* [Exercise instructions]
Show, from the entries below, every line in which "version" appears.

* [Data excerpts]

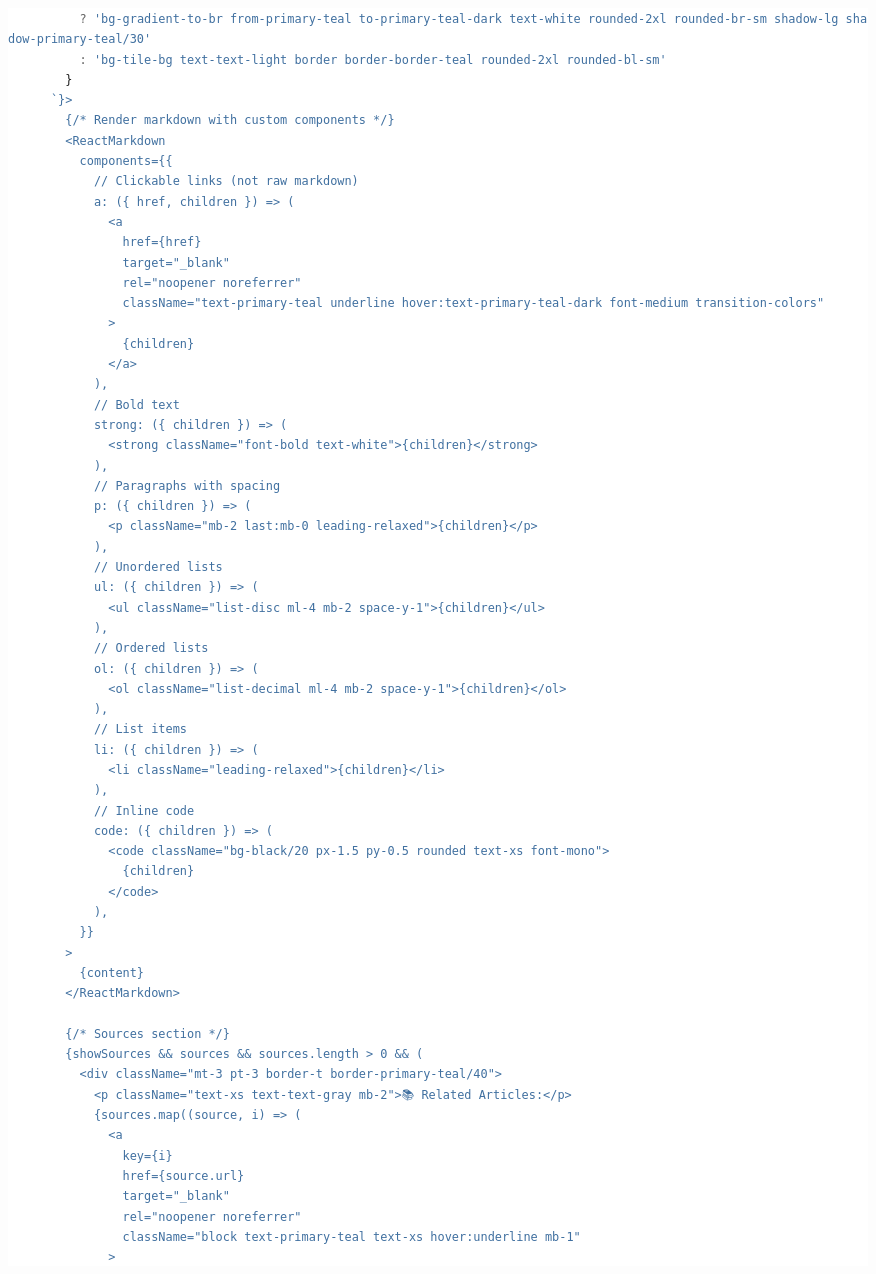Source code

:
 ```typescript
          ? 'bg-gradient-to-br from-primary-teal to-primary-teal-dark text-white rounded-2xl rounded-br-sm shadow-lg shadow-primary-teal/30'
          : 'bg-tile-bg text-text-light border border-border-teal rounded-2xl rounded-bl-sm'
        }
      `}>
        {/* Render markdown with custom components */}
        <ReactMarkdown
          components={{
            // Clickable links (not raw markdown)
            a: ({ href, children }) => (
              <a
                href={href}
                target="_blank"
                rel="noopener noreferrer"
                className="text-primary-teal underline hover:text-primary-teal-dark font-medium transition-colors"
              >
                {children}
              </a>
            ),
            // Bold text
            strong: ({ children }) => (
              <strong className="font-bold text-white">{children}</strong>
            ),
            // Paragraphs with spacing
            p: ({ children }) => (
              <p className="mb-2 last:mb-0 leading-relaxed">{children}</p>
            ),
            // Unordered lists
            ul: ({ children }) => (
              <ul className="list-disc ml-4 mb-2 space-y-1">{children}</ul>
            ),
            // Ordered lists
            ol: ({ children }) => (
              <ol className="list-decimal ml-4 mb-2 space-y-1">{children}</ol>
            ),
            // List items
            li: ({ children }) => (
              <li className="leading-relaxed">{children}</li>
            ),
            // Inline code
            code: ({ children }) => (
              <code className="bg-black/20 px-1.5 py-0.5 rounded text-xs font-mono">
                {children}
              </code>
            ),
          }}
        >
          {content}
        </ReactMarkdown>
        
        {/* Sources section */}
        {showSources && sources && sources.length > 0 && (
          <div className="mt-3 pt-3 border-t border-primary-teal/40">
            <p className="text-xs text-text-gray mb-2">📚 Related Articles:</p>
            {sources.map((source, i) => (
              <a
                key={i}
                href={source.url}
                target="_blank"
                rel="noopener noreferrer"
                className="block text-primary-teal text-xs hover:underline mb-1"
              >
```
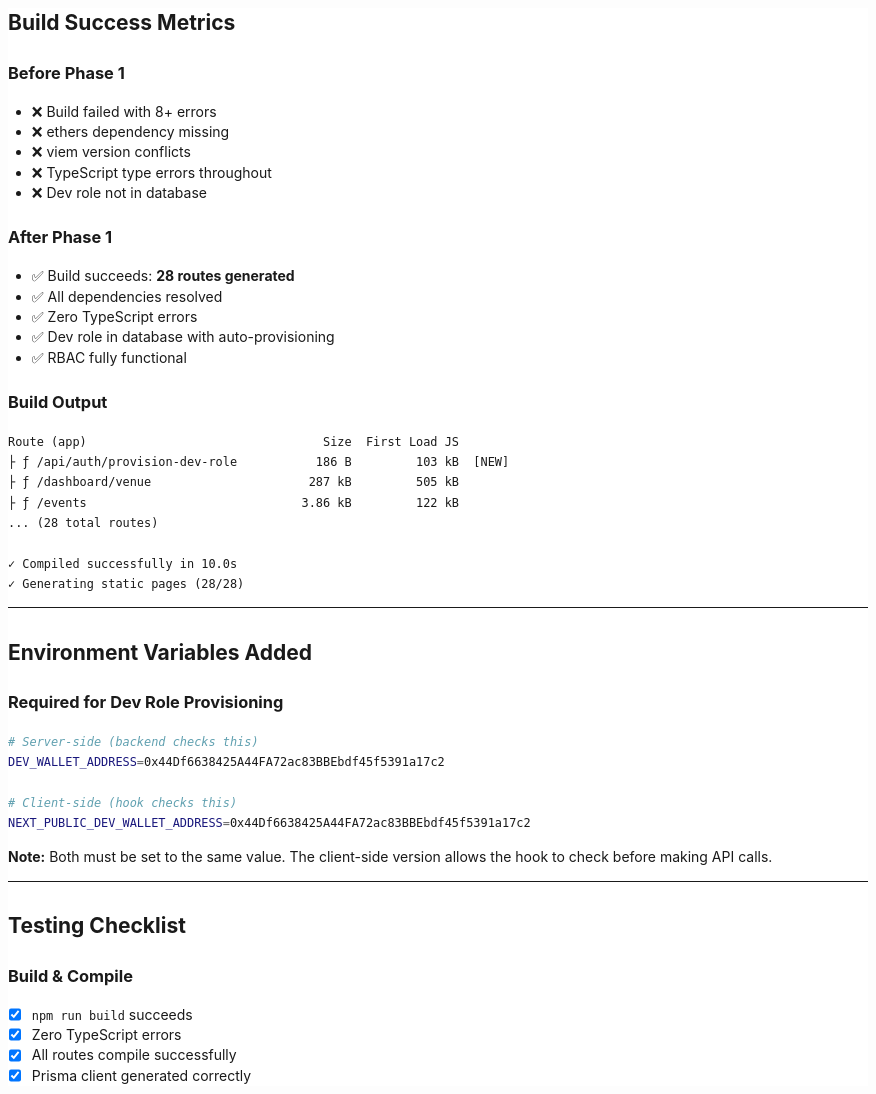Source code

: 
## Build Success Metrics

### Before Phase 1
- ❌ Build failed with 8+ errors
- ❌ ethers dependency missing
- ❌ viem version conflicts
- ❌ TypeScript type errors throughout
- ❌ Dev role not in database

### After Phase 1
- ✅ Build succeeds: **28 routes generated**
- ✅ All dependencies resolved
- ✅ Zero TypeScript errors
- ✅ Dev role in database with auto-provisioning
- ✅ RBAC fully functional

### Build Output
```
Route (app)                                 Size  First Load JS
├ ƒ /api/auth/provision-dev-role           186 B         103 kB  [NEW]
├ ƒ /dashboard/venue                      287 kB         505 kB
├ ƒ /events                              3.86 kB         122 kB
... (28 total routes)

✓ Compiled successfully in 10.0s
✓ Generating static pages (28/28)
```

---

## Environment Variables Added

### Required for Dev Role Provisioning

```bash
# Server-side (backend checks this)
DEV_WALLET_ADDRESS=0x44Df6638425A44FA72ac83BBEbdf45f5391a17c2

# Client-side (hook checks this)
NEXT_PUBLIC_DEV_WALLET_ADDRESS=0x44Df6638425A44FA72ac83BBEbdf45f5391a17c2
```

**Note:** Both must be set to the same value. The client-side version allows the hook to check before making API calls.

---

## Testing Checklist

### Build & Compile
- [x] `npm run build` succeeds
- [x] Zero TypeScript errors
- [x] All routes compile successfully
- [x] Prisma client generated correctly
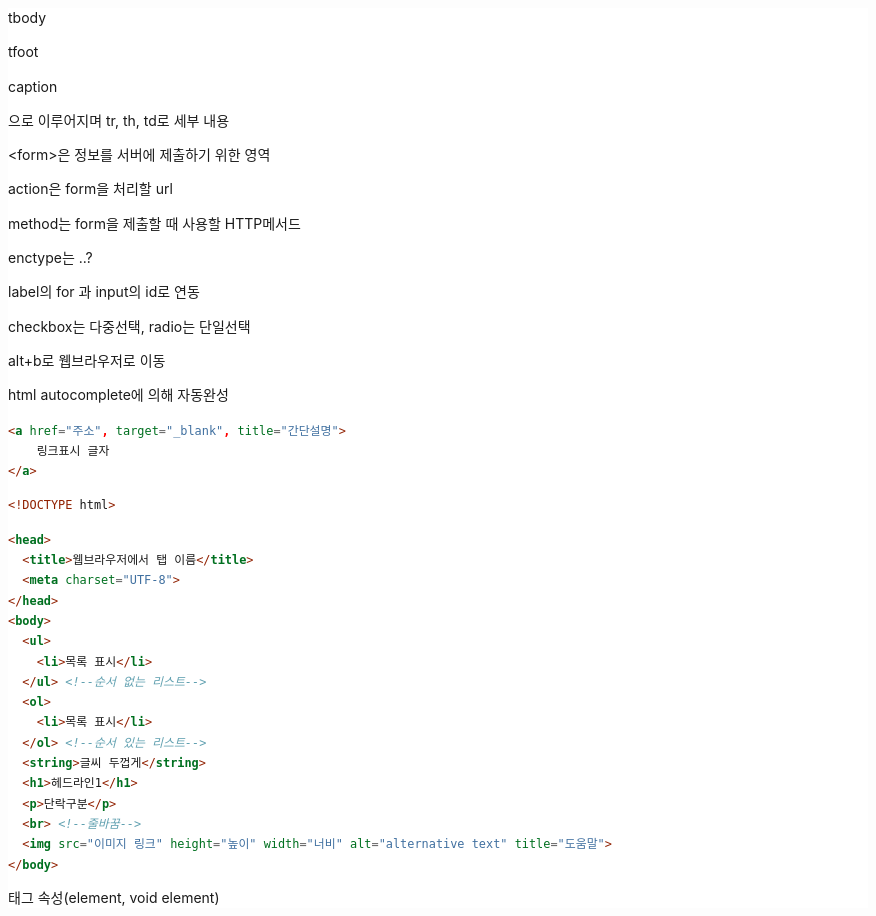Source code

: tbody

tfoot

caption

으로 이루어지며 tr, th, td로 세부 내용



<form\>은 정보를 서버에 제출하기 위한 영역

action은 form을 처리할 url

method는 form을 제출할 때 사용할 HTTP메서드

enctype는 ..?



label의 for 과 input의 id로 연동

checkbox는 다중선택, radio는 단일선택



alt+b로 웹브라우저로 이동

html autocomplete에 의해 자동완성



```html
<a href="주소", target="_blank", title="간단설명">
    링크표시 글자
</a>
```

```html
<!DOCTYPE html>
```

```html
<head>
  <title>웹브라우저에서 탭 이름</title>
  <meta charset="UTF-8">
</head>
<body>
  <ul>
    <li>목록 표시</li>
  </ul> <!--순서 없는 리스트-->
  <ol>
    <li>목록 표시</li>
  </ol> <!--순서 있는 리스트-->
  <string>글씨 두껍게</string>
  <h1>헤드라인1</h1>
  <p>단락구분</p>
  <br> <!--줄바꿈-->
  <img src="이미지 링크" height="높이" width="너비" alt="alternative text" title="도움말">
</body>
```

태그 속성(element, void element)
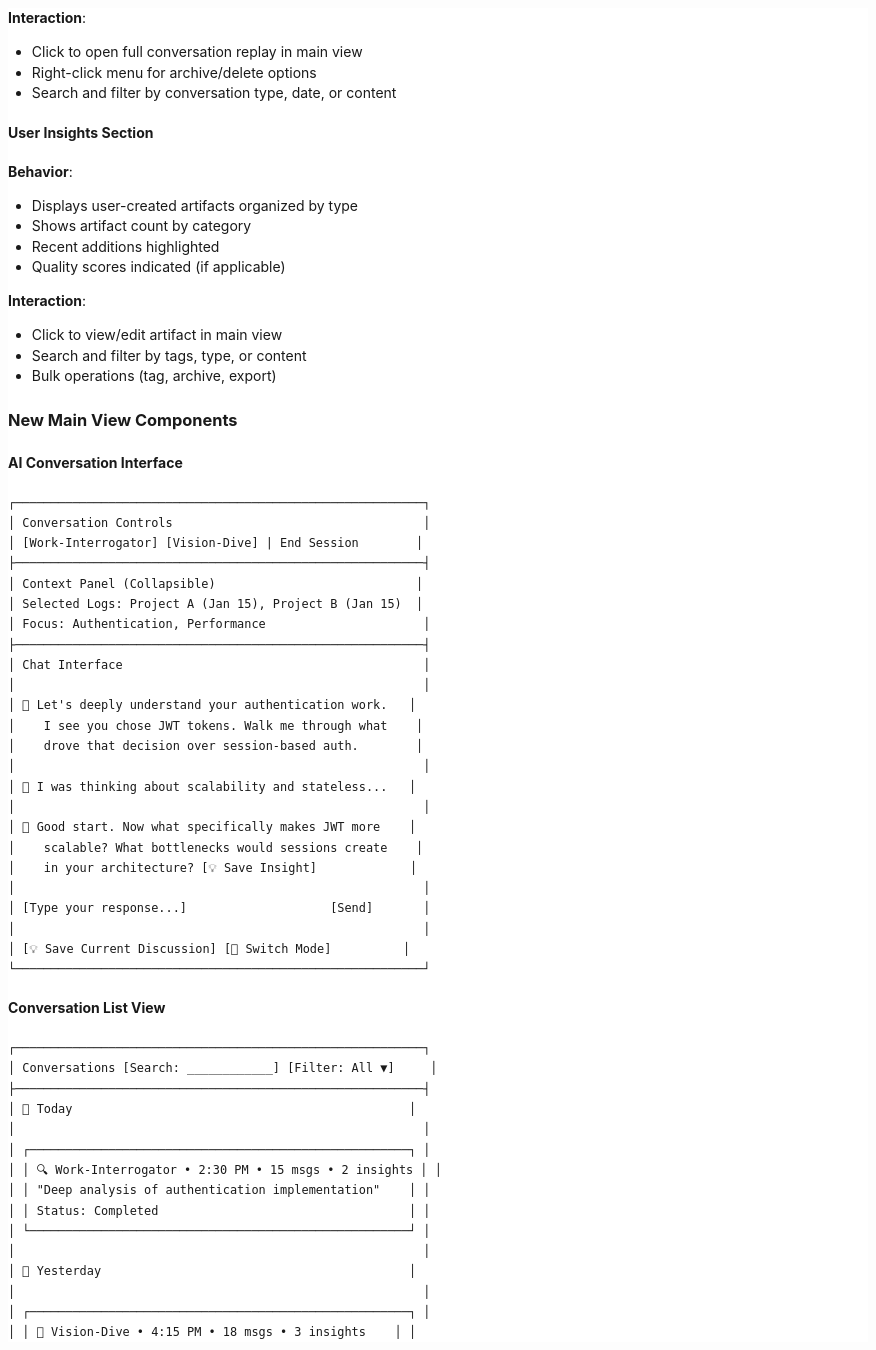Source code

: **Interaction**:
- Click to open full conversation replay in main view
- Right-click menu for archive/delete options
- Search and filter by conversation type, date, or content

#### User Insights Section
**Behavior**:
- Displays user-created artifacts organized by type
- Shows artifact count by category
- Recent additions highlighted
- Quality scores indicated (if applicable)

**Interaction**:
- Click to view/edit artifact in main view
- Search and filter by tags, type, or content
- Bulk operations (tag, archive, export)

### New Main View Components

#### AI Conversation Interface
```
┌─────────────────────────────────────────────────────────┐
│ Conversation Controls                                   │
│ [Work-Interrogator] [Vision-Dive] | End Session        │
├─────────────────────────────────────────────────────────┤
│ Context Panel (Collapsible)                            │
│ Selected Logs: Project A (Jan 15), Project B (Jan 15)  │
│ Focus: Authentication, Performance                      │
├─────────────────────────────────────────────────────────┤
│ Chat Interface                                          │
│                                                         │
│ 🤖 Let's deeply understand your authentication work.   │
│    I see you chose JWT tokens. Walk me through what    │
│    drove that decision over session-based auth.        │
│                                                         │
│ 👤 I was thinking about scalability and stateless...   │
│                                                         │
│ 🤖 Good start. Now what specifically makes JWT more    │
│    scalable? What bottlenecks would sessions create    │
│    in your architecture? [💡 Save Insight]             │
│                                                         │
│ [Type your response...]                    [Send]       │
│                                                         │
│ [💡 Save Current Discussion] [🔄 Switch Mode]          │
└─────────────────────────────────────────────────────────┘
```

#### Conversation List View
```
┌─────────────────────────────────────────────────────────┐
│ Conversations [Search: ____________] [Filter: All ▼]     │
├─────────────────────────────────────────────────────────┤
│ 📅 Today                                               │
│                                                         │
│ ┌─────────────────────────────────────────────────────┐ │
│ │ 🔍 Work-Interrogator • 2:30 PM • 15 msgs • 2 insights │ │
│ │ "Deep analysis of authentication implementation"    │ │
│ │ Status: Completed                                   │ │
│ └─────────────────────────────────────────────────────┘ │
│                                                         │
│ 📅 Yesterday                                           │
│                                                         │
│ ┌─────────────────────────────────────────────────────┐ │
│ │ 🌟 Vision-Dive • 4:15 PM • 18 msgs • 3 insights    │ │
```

* [Your solution]
- ❌ viem version conflicts
**Note:** Both must be set to the same value. The client-side version allows the hook to check before making API calls.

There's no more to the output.